● **Records provided**:
##########

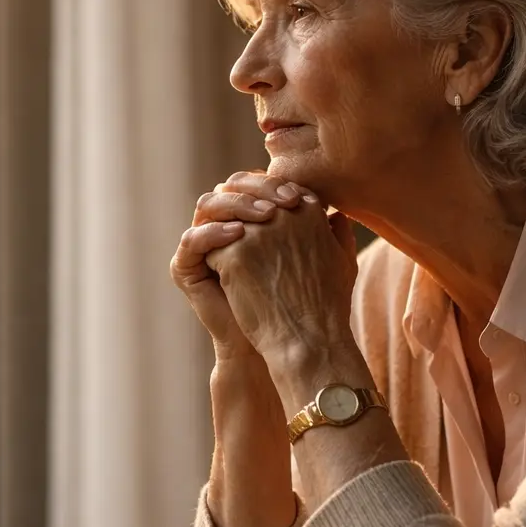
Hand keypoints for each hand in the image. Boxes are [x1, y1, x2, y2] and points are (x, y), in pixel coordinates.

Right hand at [169, 171, 312, 359]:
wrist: (279, 342)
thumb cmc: (302, 299)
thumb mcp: (320, 258)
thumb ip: (325, 231)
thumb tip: (339, 207)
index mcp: (250, 216)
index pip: (258, 184)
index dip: (277, 184)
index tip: (302, 196)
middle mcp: (224, 224)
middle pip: (231, 187)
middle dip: (258, 189)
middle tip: (283, 202)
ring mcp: (203, 244)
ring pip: (209, 204)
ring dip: (237, 204)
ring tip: (265, 217)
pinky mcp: (186, 266)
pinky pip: (192, 239)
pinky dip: (213, 232)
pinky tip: (238, 234)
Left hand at [203, 174, 358, 366]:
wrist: (309, 342)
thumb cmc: (328, 308)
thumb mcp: (344, 262)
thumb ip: (339, 232)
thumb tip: (335, 215)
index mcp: (309, 210)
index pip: (275, 191)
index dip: (264, 208)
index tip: (263, 232)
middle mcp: (283, 214)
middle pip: (245, 198)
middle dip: (237, 214)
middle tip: (236, 241)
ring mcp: (256, 232)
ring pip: (225, 220)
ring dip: (224, 237)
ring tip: (231, 262)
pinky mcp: (233, 254)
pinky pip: (212, 247)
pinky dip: (215, 263)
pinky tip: (227, 282)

##########

Take every line from the records above that has the word "pinky" and copy it.

● **Answer for the task**:
pinky mcp: (186, 266)
pinky pip: (192, 239)
pinky dip: (213, 232)
pinky tip: (238, 234)
pinky mcp: (233, 254)
pinky pip: (212, 247)
pinky dip: (215, 263)
pinky tip: (227, 282)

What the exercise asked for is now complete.